Cambiar como líder y perder al equipo
Arrate Iraolagoitia
Se suele decir que cuando hacemos un cambio importante en nuestras vidas (cambio de lugar de residencia, de trabajo, incorporar un nuevo hábito o cambiar un comportamiento etc), el apoyo del entorno cercano es uno de los elementos clave para llevarlo a cabo.
Lo mismo sucede en los equipos y organizaciones.
Precisamente, la semana pasada me contaban dos coachees su sorpresa por la dificultad, y a veces resistencia, que se están encontrando en sus equipos ante las nuevas prácticas que están poniendo en marcha– “Bastante difícil está siendo ya para mí cambiar, como para que personas de mi equipo me lo echen en cara”– decía uno de ellos.
Aunque, a priori, podamos pensar que el cambio de nuestros comportamientos depende exclusivamente del trabajo personal que hagamos, las personas formamos parte de contextos más amplios (pareja, familia, comunidad, equipos, organizaciones) en los que ya hay ciertas dinámicas, reglas instauradas.

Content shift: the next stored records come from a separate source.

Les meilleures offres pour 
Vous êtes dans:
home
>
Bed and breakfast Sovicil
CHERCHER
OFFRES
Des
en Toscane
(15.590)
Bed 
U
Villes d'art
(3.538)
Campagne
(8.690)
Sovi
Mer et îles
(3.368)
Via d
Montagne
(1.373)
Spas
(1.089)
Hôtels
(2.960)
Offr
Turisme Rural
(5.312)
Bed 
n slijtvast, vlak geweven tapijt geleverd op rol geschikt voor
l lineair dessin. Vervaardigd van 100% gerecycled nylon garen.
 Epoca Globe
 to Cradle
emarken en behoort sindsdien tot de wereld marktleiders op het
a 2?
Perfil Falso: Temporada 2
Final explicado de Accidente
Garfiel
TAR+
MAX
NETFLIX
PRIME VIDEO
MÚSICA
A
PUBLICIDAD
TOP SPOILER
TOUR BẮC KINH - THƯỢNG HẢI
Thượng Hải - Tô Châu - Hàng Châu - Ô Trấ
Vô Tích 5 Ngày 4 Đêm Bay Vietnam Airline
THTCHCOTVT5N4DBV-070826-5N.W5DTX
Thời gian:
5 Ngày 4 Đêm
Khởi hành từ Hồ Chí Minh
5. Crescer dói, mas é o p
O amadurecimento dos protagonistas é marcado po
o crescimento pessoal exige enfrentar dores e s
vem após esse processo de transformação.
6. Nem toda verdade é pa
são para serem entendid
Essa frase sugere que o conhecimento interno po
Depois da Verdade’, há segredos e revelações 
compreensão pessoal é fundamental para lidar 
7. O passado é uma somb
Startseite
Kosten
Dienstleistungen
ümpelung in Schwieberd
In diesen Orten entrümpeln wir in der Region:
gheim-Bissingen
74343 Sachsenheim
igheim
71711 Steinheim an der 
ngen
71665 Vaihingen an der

Esto hace que, en ocasiones, el “nuevo juego” que proponemos es rechazado o se encuentra con resistencias por parte de nuestro entorno (el sistema del que participamos).
Los miembros del equipo pueden sentir, ya sea consciente o inconscientemente, que algunos de sus intereses o necesidades pueden verse en peligro ante nuestros nuevos comportamientos, respecto a las anteriores dinámicas (aunque éstas no fueran del todo funcionales, al menos eran conocidas y satisfacían ciertas necesidades).
Por eso, nos parece que para abordar mejor los procesos de cambio, aunque sea en coaching individual, es necesario incorporar en la ecuación el sistema en el que se desarrolla. O sea, la mirada sistémica va a ser clave para entender ciertas reacciones, resistencias y/o apoyos en los equipos.
Los dos coachees que mencionaba al comienzo de este post son responsables de equipos, y como líderes, será importante que cultiven poco a poco espacios de confianza donde puedan conversar en equipo para explicitar lo implícito (dinámicas invisibles). Es decir, poder hablar abiertamente de nuestras necesidades y expectativas personales respecto al equipo/proyecto; de los diferentes roles que jugamos y cómo de cómodos/as estamos con ellos; de los valores que queremos ver en acción en el equipo; acordar entre todos/as una alianza, prinicipios o reglas de juego en cuanto a maneras de comportarnos y comunicarnos en equipo; explicitar las lineas rojas etc.
Para ello, las personas que trabajamos con equipos o en equipos, necesitamos entrenarnos en competencias conversaconales, en comunicación asertiva, en integrar las diferencias de unos y otras etc.
“Conversaciones que transforman equipos- Ideas y herramientas para mejorar tu equipo” de Enrique Sacanell nos parece una buena lectura para empezar. Ahora que llegan las vacaciones de Pascua y tendremos más tiempo, os la recomendamos.